Identifying the factor structure of depressive symptoms in the context of obesity may help identify those constructs that are more central to the concept of depression in this population. More generally, this view is in line with the need to identify moderators of treatment response. There is substantial variability in response to treatment across depressed patients (Nierenberg, 2003). Comorbid psychiatric and medical conditions, prolonged depressive episodes, older age, and severity of illness have been identified as potential negative predictors of treatment response (reviewed by Kornstein & Schneider, 2001; Nierenberg, 2003). In addition, there is some evidence suggesting that obesity or higher BMI predicted poor treatment outcomes in patients with depression (Dennehy et al., 2015; Khan et al., 2007; Kloiber et al., 2007; Papakostas et al., 2005; Uher et al., 2009). Interestingly, it has been found that the effects of higher BMI/obesity on response to antidepressants may be treatment and/or symptom-specific (Green et al., 2017; Jha et al., 2018; Uher et al., 2009). For example, depressed patients with higher BMI were more responsive to venlafaxine than escitalopram, and this improvement was particularly evident on neurovegetative symptoms (Green et al., 2017). Hence, understanding depressive symptomology in the context of obesity will provide insight into more comprehensive assessment tools that capture the heterogeneity of depression.
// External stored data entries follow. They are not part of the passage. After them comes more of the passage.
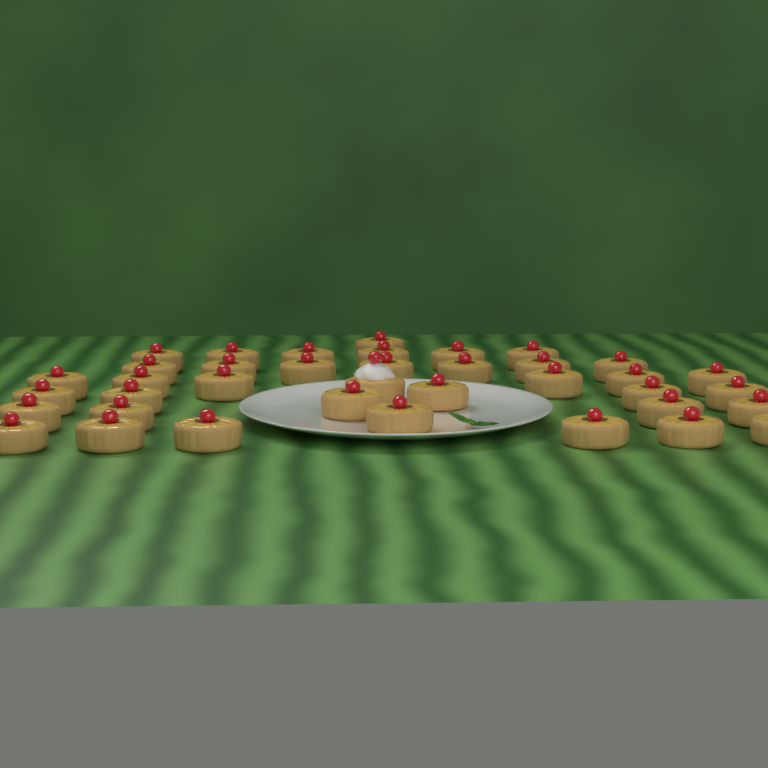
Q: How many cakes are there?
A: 38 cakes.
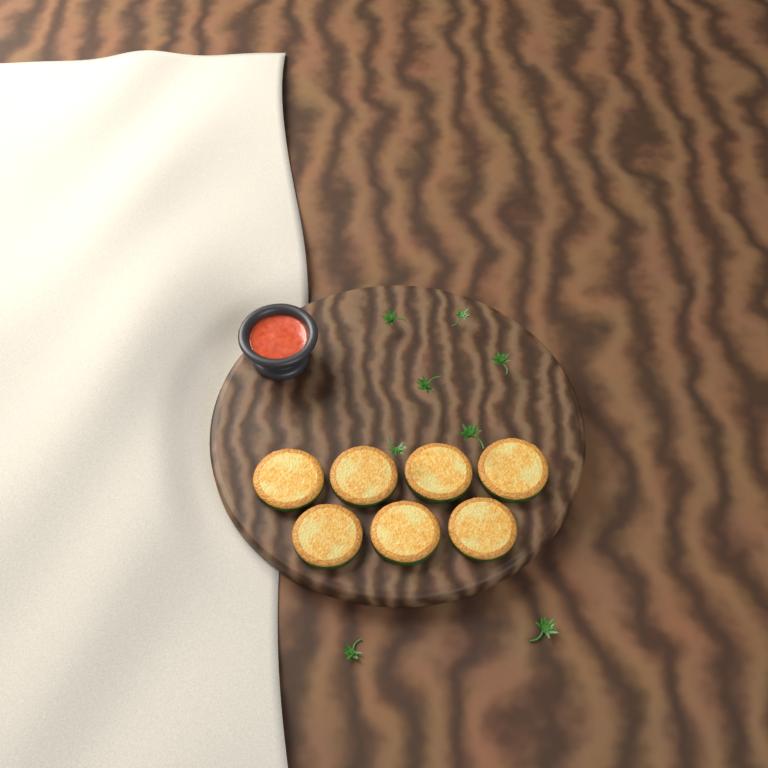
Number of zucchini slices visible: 7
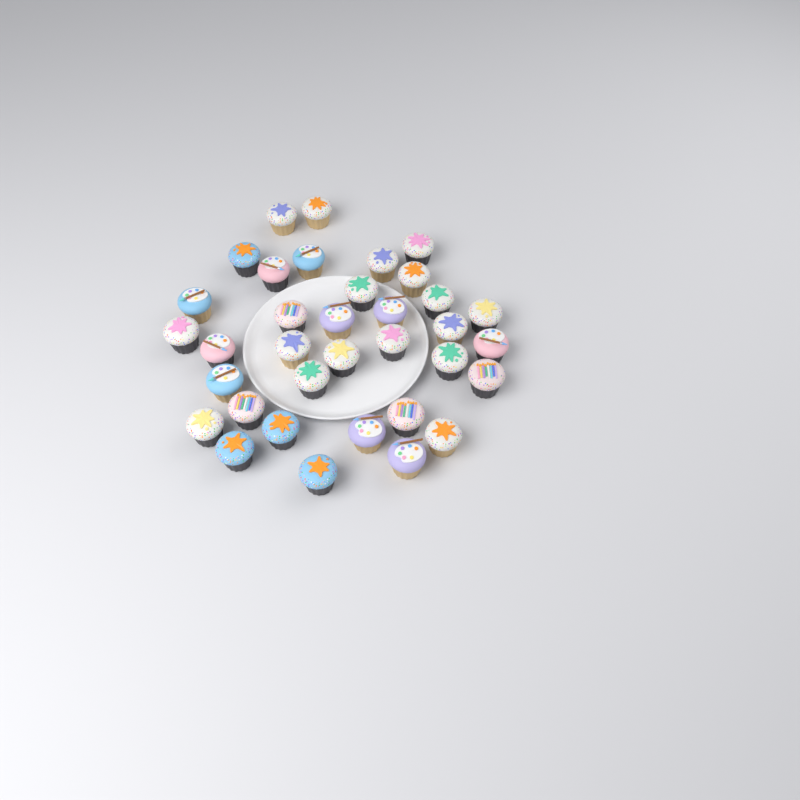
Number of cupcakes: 35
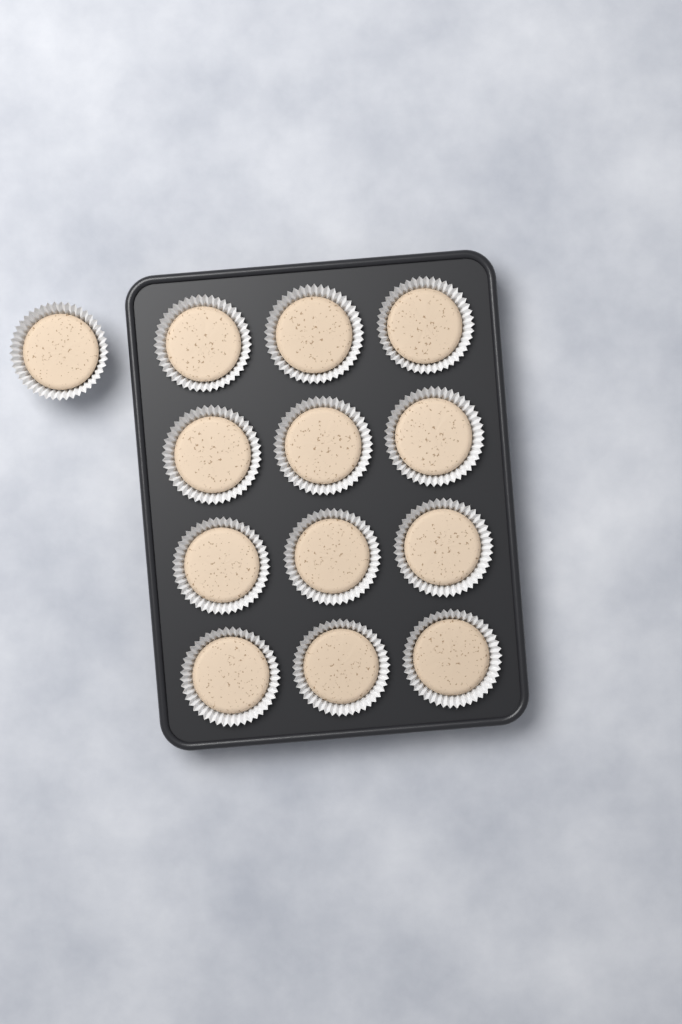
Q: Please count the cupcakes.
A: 13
Importantly, this information may inform future efficacy/effectiveness studies to explore whether components of depression respond differentially to treatment. Eventually, these data may help tailor treatment to individual based on presenting symptoms and could improve treatment outcome. This notion is in line with precision medicine approaches that aim for improving outcomes for patients.

Limitations

The results of this preliminary analysis need to be interpreted with caution until replicated. This sample represented moderate depressive symptoms, which may limit generalizability to severe levels of depression. In addition, this study was (albeit by intent) limited to individuals with BMI ≥ 30.0 kg/m2 (≥27 if of Asian descent), therefore our findings reported here may not generalize to a broader range of BMI values.

Conclusions

This study supports the idea that depression is not a unidimensional construct and relying only on depression sum-scores (i.e. total score) may mask important information in depressed patients with obesity. In addition, these findings highlight that the aspects of depression that are being measured by depression measures may vary across patient populations. Importantly, the clinical utility of depression measures should consider the capacity of the scales to discern the underlying constructs (or symptom profiles) of depression given that the latter may inform treatment decisions in patients presenting with varying symptom profiles. Finally, a comprehensive assessment tool that measures various aspects of depression, particularly cognitive symptoms, fatigue, anhedonia, sleep, and overeating, in addition to negative emotions/affect, may be needed to better characterize the nature of depression in patients with comorbid obesity.

Supplementary Material

1

Highlights.

  • In patients with depression and obesity the SCL-20 captures two reliable factors: dysphoric mood and anhedonia

  • In patients with depression and obesity the PHQ-9 only captures one reliable factor: dysphoric mood

  • In these patients, low energy/fatigue, sleep disturbance and overeating were endorsed most

  • Neurovegetative symptoms may be more prevalent and/or severe relative to affective/cognitive symptoms in patients with comorbid depression and obesity

Acknowledgments

Funding

We extend special thanks to the participants and their families who made this study possible. Research reported in this publication was supported by the National Heart, Lung, And Blood Institute of the National Institutes of Health under Award Numbers R01HL119453 and UH3HL132368. The content is solely the responsibility of the authors and does not necessarily represent the official views of the National Institutes of Health. The funder had no role in the design and conduct of the study; collection, management, analysis, and interpretation of the data; preparation, review, or approval of the manuscript; and decision to submit the manuscript for publication.

Footnotes

Publisher's Disclaimer: This is a PDF file of an unedited manuscript that has been accepted for publication. As a service to our customers we are providing this early version of the manuscript. The manuscript will undergo copyediting, typesetting, and review of the resulting proof before it is published in its final form. Please note that during the production process errors may be discovered which could affect the content, and all legal disclaimers that apply to the journal pertain.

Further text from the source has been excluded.